Joseph Weizenbaum is a professor of computer science at MIT. He was born 8 January 1923 in Berlin. He emigrated to the USA in 1936 when the Nazis were in power in Germany. He started studying mathematics in 1941 in the US, but his studies were interrupted by the war, under which he served for the military. In 1966, he presented a comparatively simple program called ELIZA which demonstrated natural language processing by engaging humans into a conversation resembling that with an empathic psychologist. The program applied pattern matching rules to the human's statements to figure out its replies. Programs like this are called chatterbots. Weizenbaum was shocked that his program was taken seriously by many users, who would open their hearts to it. He started to think philosophically about the implications of Artificial Intelligence and later became one of its leading critics. His influential 1976 book "Computer power and human reason" displays his ambivalence towards computer technology and lays out his case: while Artificial Intelligence may be possible, we should never allow computers to make important decisions because computers will always lack human qualities such as compassion and wisdom. This he sees as a consequence of their not having been raised in the emotional environment of a human family.

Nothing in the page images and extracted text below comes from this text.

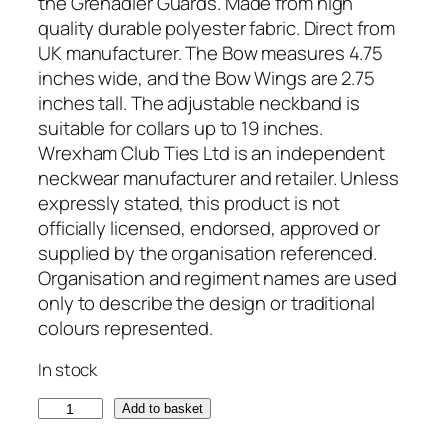
the Grenadier Guards. Made from high
quality durable polyester fabric. Direct from
UK manufacturer. The Bow measures 4.75
inches wide, and the Bow Wings are 2.75
inches tall. The adjustable neckband is
suitable for collars up to 19 inches.
Wrexham Club Ties Ltd is an independent
neckwear manufacturer and retailer. Unless
expressly stated, this product is not
officially licensed, endorsed, approved or
supplied by the organisation referenced.
Organisation and regiment names are used
only to describe the design or traditional
colours represented.
In stock
G
Add to basket
r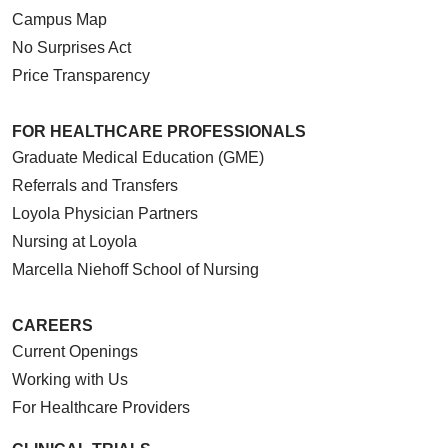
Campus Map
No Surprises Act
Price Transparency
FOR HEALTHCARE PROFESSIONALS
Graduate Medical Education (GME)
Referrals and Transfers
Loyola Physician Partners
Nursing at Loyola
Marcella Niehoff School of Nursing
CAREERS
Current Openings
Working with Us
For Healthcare Providers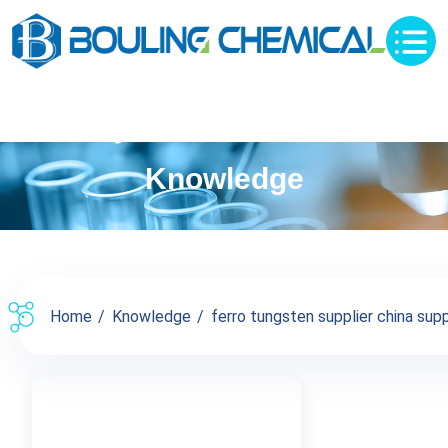
Knowledge
Home
Knowledge
ferro tungsten supplier china supp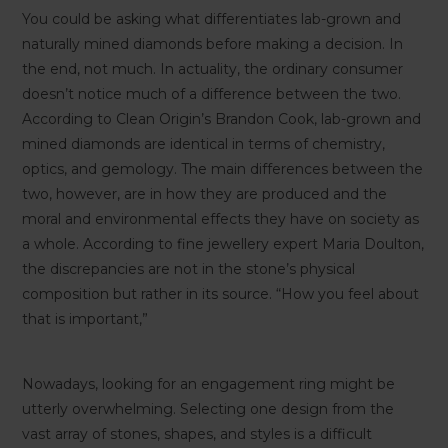
You could be asking what differentiates lab-grown and
naturally mined diamonds before making a decision. In
the end, not much. In actuality, the ordinary consumer
doesn’t notice much of a difference between the two.
According to Clean Origin’s Brandon Cook, lab-grown and
mined diamonds are identical in terms of chemistry,
optics, and gemology. The main differences between the
two, however, are in how they are produced and the
moral and environmental effects they have on society as
a whole. According to fine jewellery expert Maria Doulton,
the discrepancies are not in the stone’s physical
composition but rather in its source. “How you feel about
that is important,”
Nowadays, looking for an engagement ring might be
utterly overwhelming. Selecting one design from the
vast array of stones, shapes, and styles is a difficult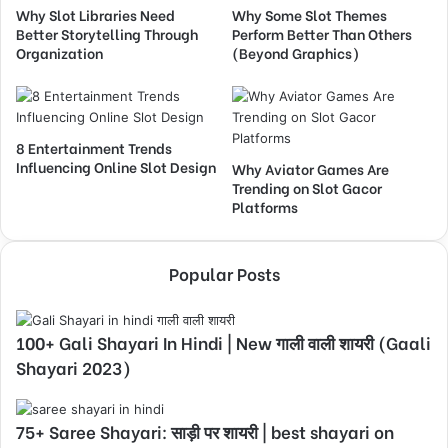
Why Slot Libraries Need
Why Some Slot Themes
Better Storytelling Through
Perform Better Than Others
Organization
(Beyond Graphics)
8 Entertainment Trends
Influencing Online Slot Design
Why Aviator Games Are
Trending on Slot Gacor
Platforms
Popular Posts
100+ Gali Shayari In Hindi | New गाली वाली शायरी (Gaali
Shayari 2023)
75+ Saree Shayari: साड़ी पर शायरी | best shayari on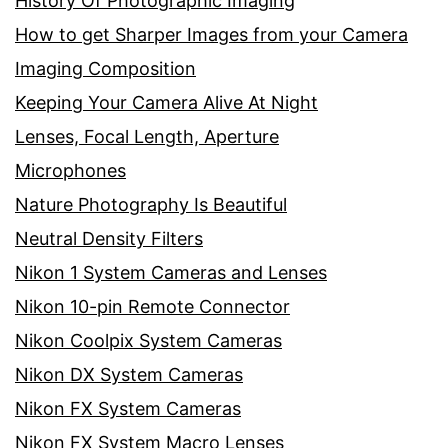
History Of Photographic Imaging
How to get Sharper Images from your Camera
Imaging Composition
Keeping Your Camera Alive At Night
Lenses, Focal Length, Aperture
Microphones
Nature Photography Is Beautiful
Neutral Density Filters
Nikon 1 System Cameras and Lenses
Nikon 10-pin Remote Connector
Nikon Coolpix System Cameras
Nikon DX System Cameras
Nikon FX System Cameras
Nikon FX System Macro Lenses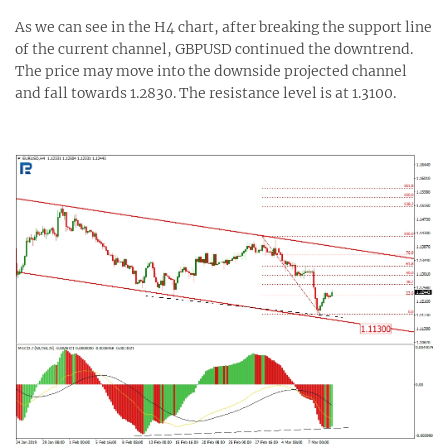
As we can see in the H4 chart, after breaking the support line
of the current channel, GBPUSD continued the downtrend.
The price may move into the downside projected channel
and fall towards 1.2830. The resistance level is at 1.3100.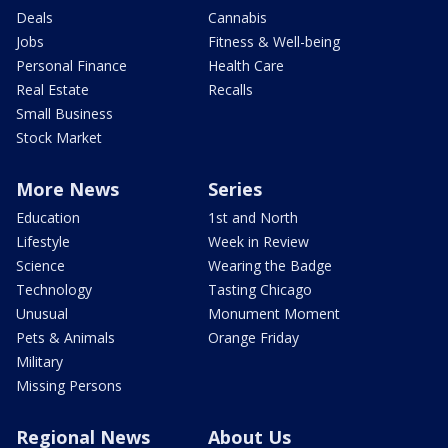
Deals
Cannabis
Jobs
Fitness & Well-being
Personal Finance
Health Care
Real Estate
Recalls
Small Business
Stock Market
More News
Series
Education
1st and North
Lifestyle
Week in Review
Science
Wearing the Badge
Technology
Tasting Chicago
Unusual
Monument Moment
Pets & Animals
Orange Friday
Military
Missing Persons
Regional News
About Us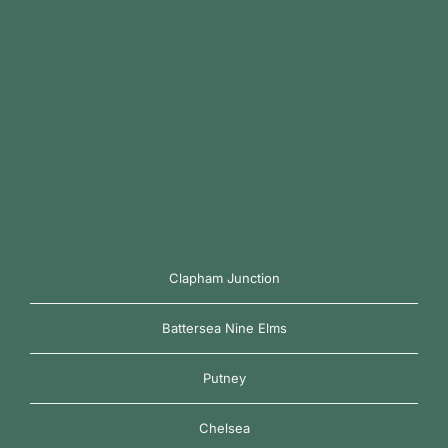
Clapham Junction
Battersea Nine Elms
Putney
Chelsea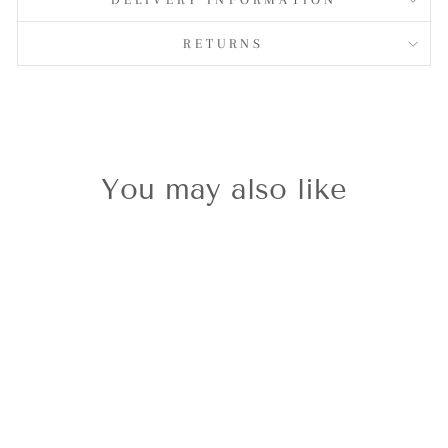
RETURNS
You may also like
Silvershine
March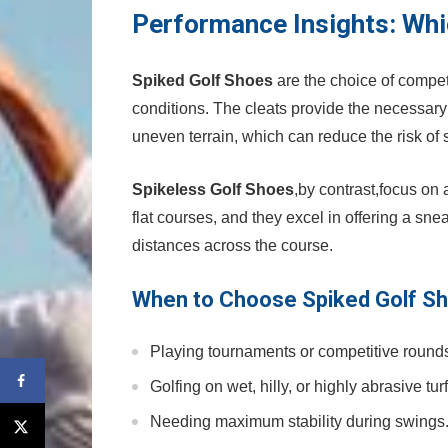
Performance Insights: Wh
Spiked Golf Shoes
are⁢ the choice of compet
conditions. The cleats ⁤provide the necessary 
uneven terrain, which can reduce the risk‍ of⁢ 
Spikeless Golf Shoes
,by contrast,focus ‍on a
flat courses, and they excel in offering a sne
distances across the course.
When to⁣ Choose Spiked Golf S
Playing tournaments or competitive round
Golfing on wet, hilly, ‍or highly abrasive⁣ turf
Needing maximum stability during swings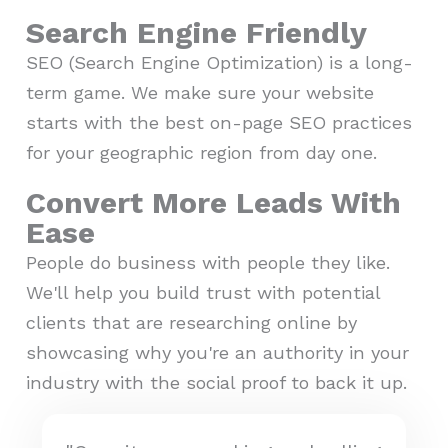
Search Engine Friendly
SEO (Search Engine Optimization) is a long-
term game. We make sure your website
starts with the best on-page SEO practices
for your geographic region from day one.
Convert More Leads With
Ease
People do business with people they like.
We'll help you build trust with potential
clients that are researching online by
showcasing why you're an authority in your
industry with the social proof to back it up.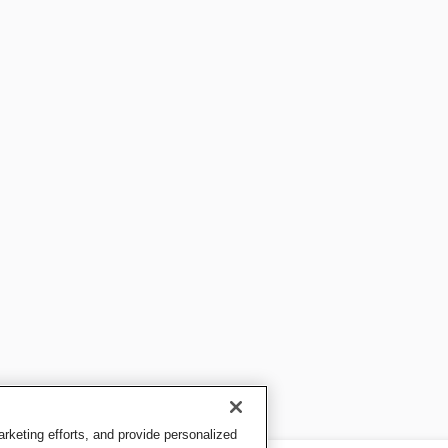
keting efforts, and provide personalized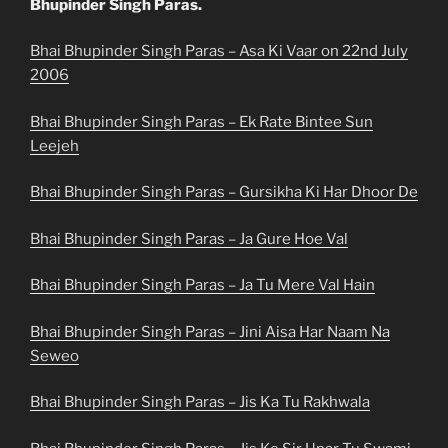
Bhupinder Singh Paras.
Bhai Bhupinder Singh Paras – Asa Ki Vaar on 22nd July
2006
Bhai Bhupinder Singh Paras – Ek Rate Bintee Sun
Leejeh
Bhai Bhupinder Singh Paras – Gursikha Ki Har Dhoor De
Bhai Bhupinder Singh Paras – Ja Gure Hoe Val
Bhai Bhupinder Singh Paras – Ja Tu Mere Val Hain
Bhai Bhupinder Singh Paras – Jini Aisa Har Naam Na
Seweo
Bhai Bhupinder Singh Paras – Jis Ka Tu Rakhwala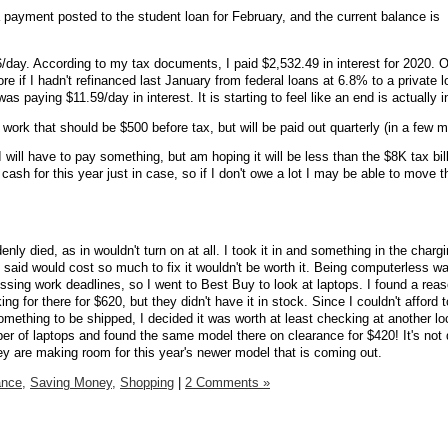
payment posted to the student loan for February, and the current balance is
06/day. According to my tax documents, I paid $2,532.49 in interest for 2020. 
 if I hadn't refinanced last January from federal loans at 6.8% to a private l
I was paying
$11.59/day in interest.
It is starting to feel like an end is actually i
work that should be $500 before tax, but will be paid out quarterly (in a few 
 will have to pay something, but am hoping it will be less than the $8K tax bill 
sh for this year just in case, so if I don't owe a lot I may be able to move t
nly died, as in wouldn't turn on at all. I took it in and something in the charg
aid would cost so much to fix it wouldn't be worth it. Being computerless was
essing work deadlines, so I went to Best Buy to look at laptops. I found a rea
g for there for $620, but they didn't have it in stock. Since I couldn't afford t
omething to be shipped, I decided it was worth at least checking at another lo
ber of laptops and found the same model there on clearance for $420! It's not
y are making room for this year's newer model that is coming out.
ance,
Saving Money,
Shopping
|
2 Comments »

- Joseph Weizenbaum: 1988 Winner of CPSR's Norbert Wiener Award for Professional and Social Responsibility
- "Computer power and human reason: from judgment to computation", Joseph Weizenbaum, San Francisco : W. H. Freeman, 1976
- Weizenbaum, Joseph. "ELIZA - A Computer Program for the Study of Natural Language Communication between Man and Machine," Communications of the Association for Computing Machinery 9 (1966): 36-45.